Bringing values and deliberation to science communication

A PNAS paper by UVM/GIEE colleague Thomas Dietz, where he proposed to use public participation as a mode of science communication. 

Some excerpts from the great paper:

1. Good decision-making should be factually competent, value-competent and adaptive.
2. Adaptive risk management, sometimes called adaptive risk governance, is a response to the challenges of uncertainty we face.  The core idea is that decision should take explicit account of uncertainty, facilitate social learning, maintain some flexibility, and revisit the decision periodically.  The idea is appealing, but implementing it will require careful thought about  how to engage both uncertain facts and uncertain values, and how to learn as we move forward.
3.  It is useful to distinguished three types of expertise we need or making decisions under uncertainty:  scientific, community and political.  Community expertise is what most members of he public develop in their day-to-day lives.  It is also the expertise on what the public cares about: expertise about values.  Political expertise is not only in values, but in what might work and what might not, given the stance of other political actors and the capacities of local organizations and institutions.  We have to meld these forms of expertise into an alloy that is better at informing decisions than any one form of expertise would be acting alone. 

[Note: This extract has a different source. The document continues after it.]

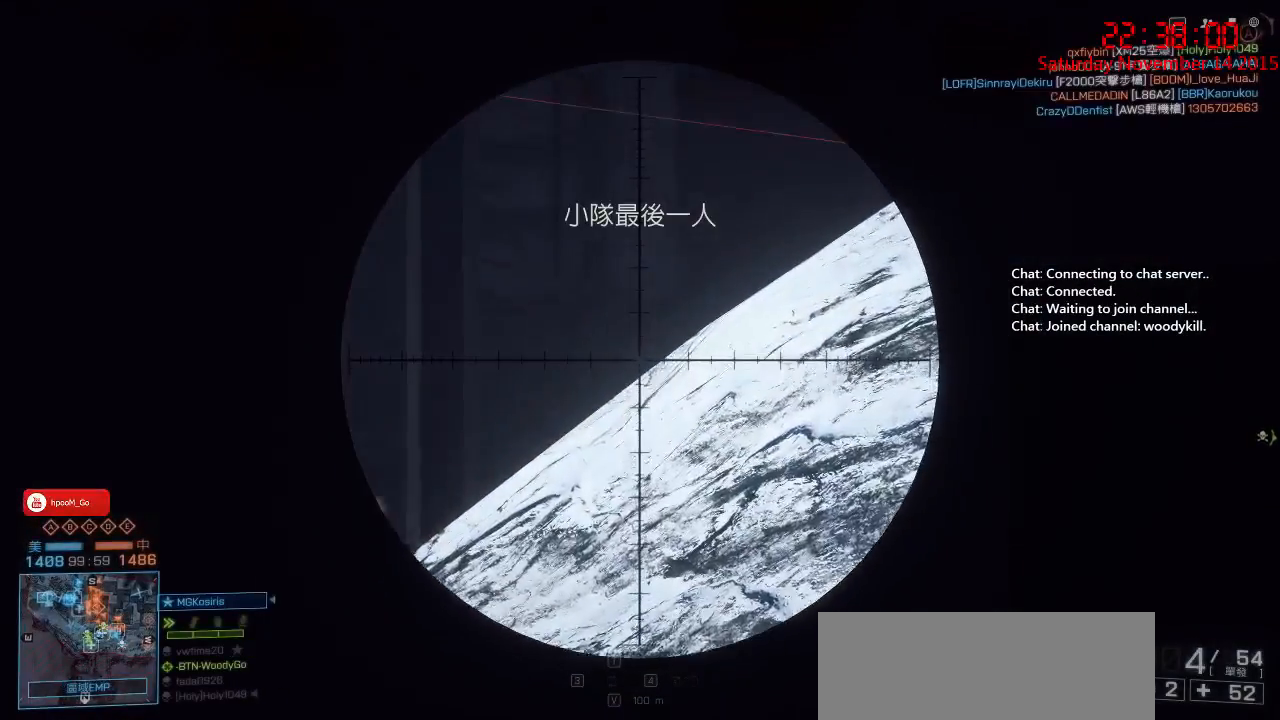
{"keys": [], "mouse": ["right"], "events": [[117, "a", "down"], [250, "a", "up"]]}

4. "Policy analysis tools, such as benefit–cost analysis, assume agreement both on the values we assign to decision outcomes and on the appropriate process for reconciling value differences to reach a decision. However, people may differ not only in what they value but in how they believe value differences should be resolved."
5. When we acknowledge value differences, we are also accepting that our differences are going to be more difficult to reconcile than if they were based solely on different beliefs about the facts.

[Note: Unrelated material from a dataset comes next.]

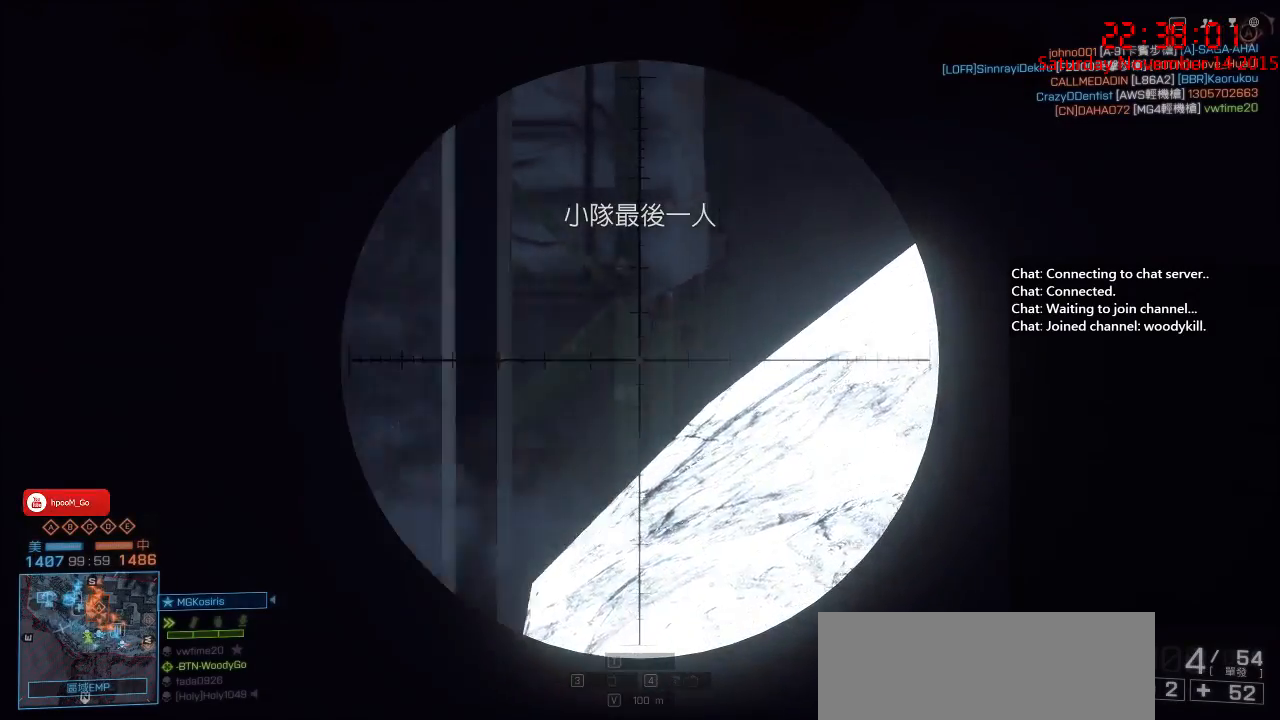
{"keys": [], "mouse": ["right"], "events": []}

6.  Policy relevant but not policy prescriptive!  science cannot tell us what we should care about: Science has no privilege with regard to values.
7.  Get the science right + Get the right science.  Dialogue with those who carry political and community expertise can help scientists understand the constraints on decision making, the local context to which scientific analysis must be applied, and the issues of concern to those who will influence a decision and those who will be affected by it.